After a former employee set fire to BCBs site at Marston Business Park, Tockwith, a joint investigation between the Health and Safety Executive and North Yorkshire Police found the firm had been illegally processing drums of volatile chemicals close to unprotected electrical equipment and forklift trucks.
The arsonist had easy access to the drums, which he ignited to start the blaze. He was later convicted.
HSE inspector Stephen Britton said: As a hazardous waste specialist BCB should have been well aware of the relevant legislation and should never have handled flammable material in this way.
BCB pleaded guilty to breaching two parts of the Dangerous Substances and Explosive Atmospheres Regulations 2002. However, a further breach of the Provision and Use of Work Equipment Regulations 1998 was discovered when HSE inspectors found a drum crushing machine was missing a vital safety guard. BCB also pleaded guilty to this breach.
The removal of a safety guard on the drum crushing machine is unbelievable.

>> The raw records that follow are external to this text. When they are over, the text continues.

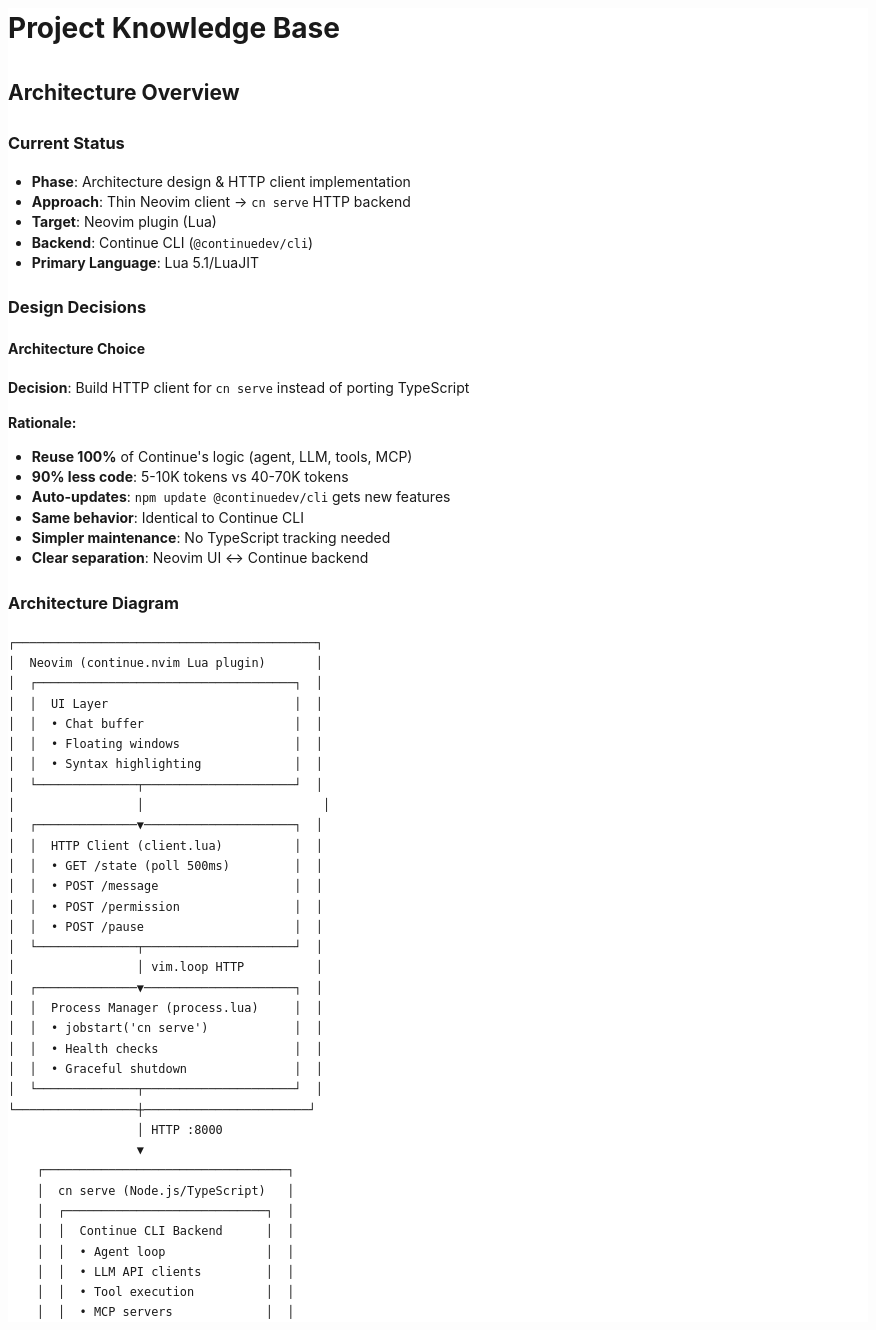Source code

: # Project Knowledge Base

## Architecture Overview

### Current Status
- **Phase**: Architecture design & HTTP client implementation
- **Approach**: Thin Neovim client → `cn serve` HTTP backend
- **Target**: Neovim plugin (Lua)
- **Backend**: Continue CLI (`@continuedev/cli`)
- **Primary Language**: Lua 5.1/LuaJIT

### Design Decisions

#### Architecture Choice

**Decision**: Build HTTP client for `cn serve` instead of porting TypeScript

**Rationale:**
- **Reuse 100%** of Continue's logic (agent, LLM, tools, MCP)
- **90% less code**: 5-10K tokens vs 40-70K tokens
- **Auto-updates**: `npm update @continuedev/cli` gets new features
- **Same behavior**: Identical to Continue CLI
- **Simpler maintenance**: No TypeScript tracking needed
- **Clear separation**: Neovim UI ↔ Continue backend

### Architecture Diagram

```
┌──────────────────────────────────────────┐
│  Neovim (continue.nvim Lua plugin)       │
│  ┌────────────────────────────────────┐  │
│  │  UI Layer                          │  │
│  │  • Chat buffer                     │  │
│  │  • Floating windows                │  │
│  │  • Syntax highlighting             │  │
│  └──────────────┬─────────────────────┘  │
│                 │                         │
│  ┌──────────────▼─────────────────────┐  │
│  │  HTTP Client (client.lua)          │  │
│  │  • GET /state (poll 500ms)         │  │
│  │  • POST /message                   │  │
│  │  • POST /permission                │  │
│  │  • POST /pause                     │  │
│  └──────────────┬─────────────────────┘  │
│                 │ vim.loop HTTP          │
│  ┌──────────────▼─────────────────────┐  │
│  │  Process Manager (process.lua)     │  │
│  │  • jobstart('cn serve')            │  │
│  │  • Health checks                   │  │
│  │  • Graceful shutdown               │  │
│  └──────────────┬─────────────────────┘  │
└─────────────────┼───────────────────────┘
                  │ HTTP :8000
                  ▼
    ┌──────────────────────────────────┐
    │  cn serve (Node.js/TypeScript)   │
    │  ┌────────────────────────────┐  │
    │  │  Continue CLI Backend      │  │
    │  │  • Agent loop              │  │
    │  │  • LLM API clients         │  │
    │  │  • Tool execution          │  │
    │  │  • MCP servers             │  │
```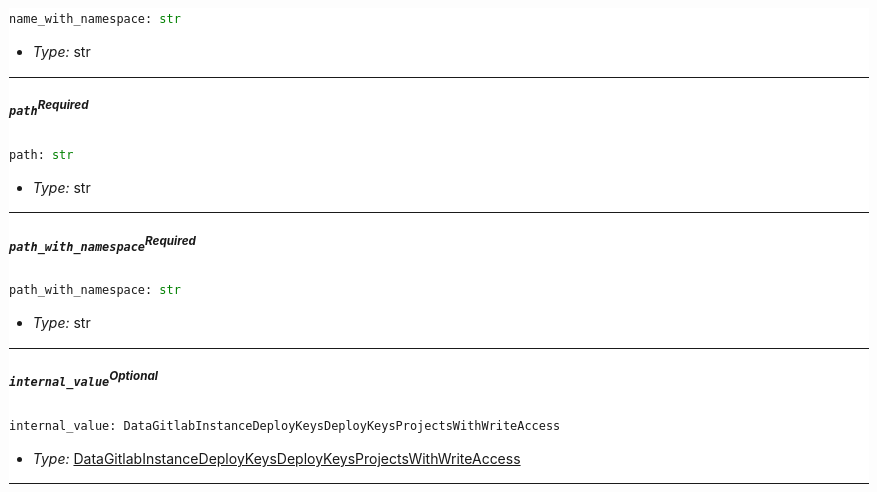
 ```python
name_with_namespace: str
```

- *Type:* str

---

##### `path`<sup>Required</sup> <a name="path" id="@cdktf/provider-gitlab.dataGitlabInstanceDeployKeys.DataGitlabInstanceDeployKeysDeployKeysProjectsWithWriteAccessOutputReference.property.path"></a>

```python
path: str
```

- *Type:* str

---

##### `path_with_namespace`<sup>Required</sup> <a name="path_with_namespace" id="@cdktf/provider-gitlab.dataGitlabInstanceDeployKeys.DataGitlabInstanceDeployKeysDeployKeysProjectsWithWriteAccessOutputReference.property.pathWithNamespace"></a>

```python
path_with_namespace: str
```

- *Type:* str

---

##### `internal_value`<sup>Optional</sup> <a name="internal_value" id="@cdktf/provider-gitlab.dataGitlabInstanceDeployKeys.DataGitlabInstanceDeployKeysDeployKeysProjectsWithWriteAccessOutputReference.property.internalValue"></a>

```python
internal_value: DataGitlabInstanceDeployKeysDeployKeysProjectsWithWriteAccess
```

- *Type:* <a href="#@cdktf/provider-gitlab.dataGitlabInstanceDeployKeys.DataGitlabInstanceDeployKeysDeployKeysProjectsWithWriteAccess">DataGitlabInstanceDeployKeysDeployKeysProjectsWithWriteAccess</a>

---




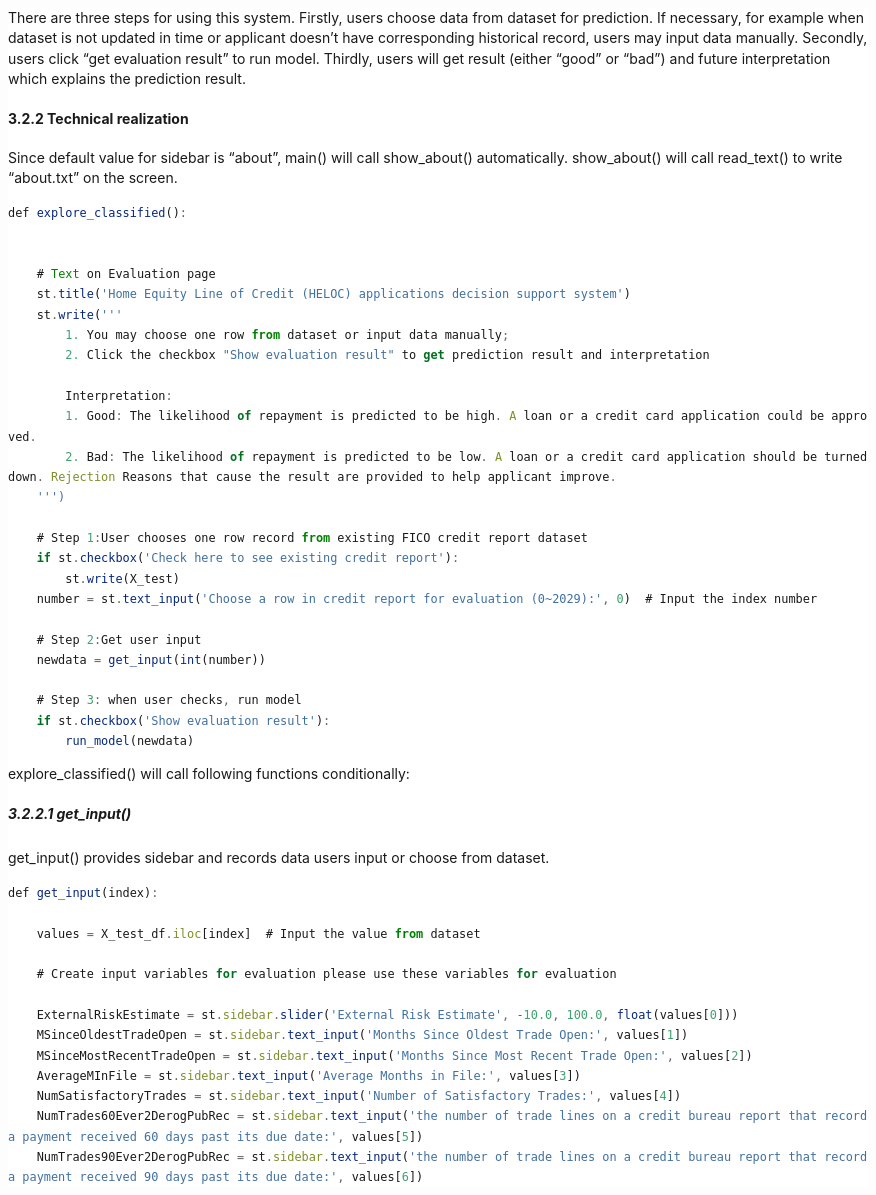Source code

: There are three steps for using this system. Firstly, users choose data from dataset for prediction. If necessary, for example when dataset is not updated in time or applicant doesn’t have corresponding historical record, users may input data manually. Secondly, users click “get evaluation result” to run model. Thirdly, users will get result (either “good” or “bad”) and future interpretation which explains the prediction result.

#### 3.2.2 Technical realization 
Since default value for sidebar is “about”, main() will call show_about() automatically. show_about() will call read_text() to write “about.txt” on the screen.

```javascript
def explore_classified():

	
	# Text on Evaluation page 
	st.title('Home Equity Line of Credit (HELOC) applications decision support system')
	st.write('''
		1. You may choose one row from dataset or input data manually;
		2. Click the checkbox "Show evaluation result" to get prediction result and interpretation
		
		Interpretation:
		1. Good: The likelihood of repayment is predicted to be high. A loan or a credit card application could be approved.
		2. Bad: The likelihood of repayment is predicted to be low. A loan or a credit card application should be turned down. Rejection Reasons that cause the result are provided to help applicant improve.
	''')

	# Step 1:User chooses one row record from existing FICO credit report dataset
	if st.checkbox('Check here to see existing credit report'):
		st.write(X_test)
	number = st.text_input('Choose a row in credit report for evaluation (0~2029):', 0)  # Input the index number
	
	# Step 2:Get user input
	newdata = get_input(int(number))
	
	# Step 3: when user checks, run model
	if st.checkbox('Show evaluation result'):
		run_model(newdata)
```

explore_classified() will call following functions conditionally:

##### 3.2.2.1 get_input()

get_input() provides sidebar and records data users input or choose from dataset.

```javascript
def get_input(index):
    
    values = X_test_df.iloc[index]  # Input the value from dataset

    # Create input variables for evaluation please use these variables for evaluation
    
    ExternalRiskEstimate = st.sidebar.slider('External Risk Estimate', -10.0, 100.0, float(values[0]))
    MSinceOldestTradeOpen = st.sidebar.text_input('Months Since Oldest Trade Open:', values[1])
    MSinceMostRecentTradeOpen = st.sidebar.text_input('Months Since Most Recent Trade Open:', values[2])
    AverageMInFile = st.sidebar.text_input('Average Months in File:', values[3])
    NumSatisfactoryTrades = st.sidebar.text_input('Number of Satisfactory Trades:', values[4])
    NumTrades60Ever2DerogPubRec = st.sidebar.text_input('the number of trade lines on a credit bureau report that record a payment received 60 days past its due date:', values[5])
    NumTrades90Ever2DerogPubRec = st.sidebar.text_input('the number of trade lines on a credit bureau report that record a payment received 90 days past its due date:', values[6])
```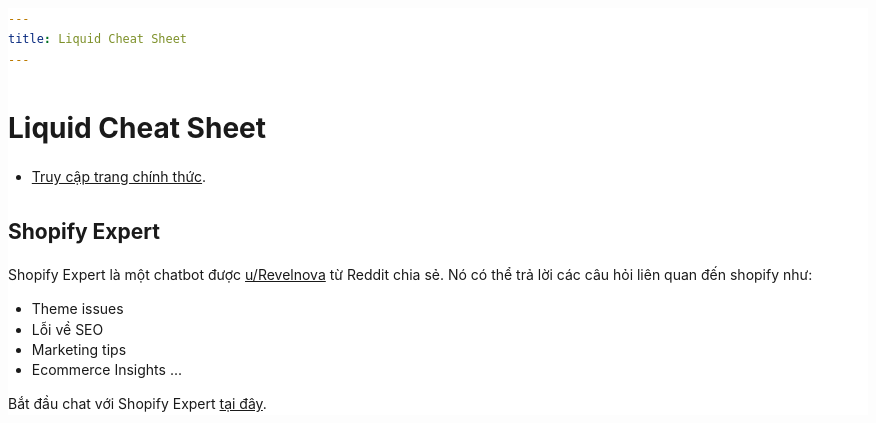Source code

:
 ```yaml
---
title: Liquid Cheat Sheet
---
```


# Liquid Cheat Sheet

+ [Truy cập trang chính thức](https://www.shopify.com/partners/shopify-cheat-sheet).

<div class="video-wrapper">
<iframe src="https://www.shopify.com/partners/shopify-cheat-sheet" width="100%" height="100%"></iframe>
</div>

## Shopify Expert

Shopify Expert là một chatbot được [u/Revelnova](https://www.reddit.com/r/ChatGPT/comments/167tg7j/i_turned_chatgpt_into_my_shopify_expert/) từ Reddit chia sẻ. Nó có thể trả lời các câu hỏi liên quan đến shopify như:
+ Theme issues
+ Lỗi về SEO
+ Marketing tips
+ Ecommerce Insights
...

Bắt đầu chat với Shopify Expert [tại đây](https://www.lingoblocks.com/playground/QIzUSXSXqbfW4dPuSU7n).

The guard is there for one reason and one reason only, to protect workers. The consequences of exposing human limbs to a two tonne hydraulic crusher would be horrific, Britton commented.
Without the safety guard, operators were exposed to dangerous internal mechanics, including a hydraulic ram capable of applying two tonnes of pressure.
BCB was ordered to pay a total of £6,110 in costs for all three breaches.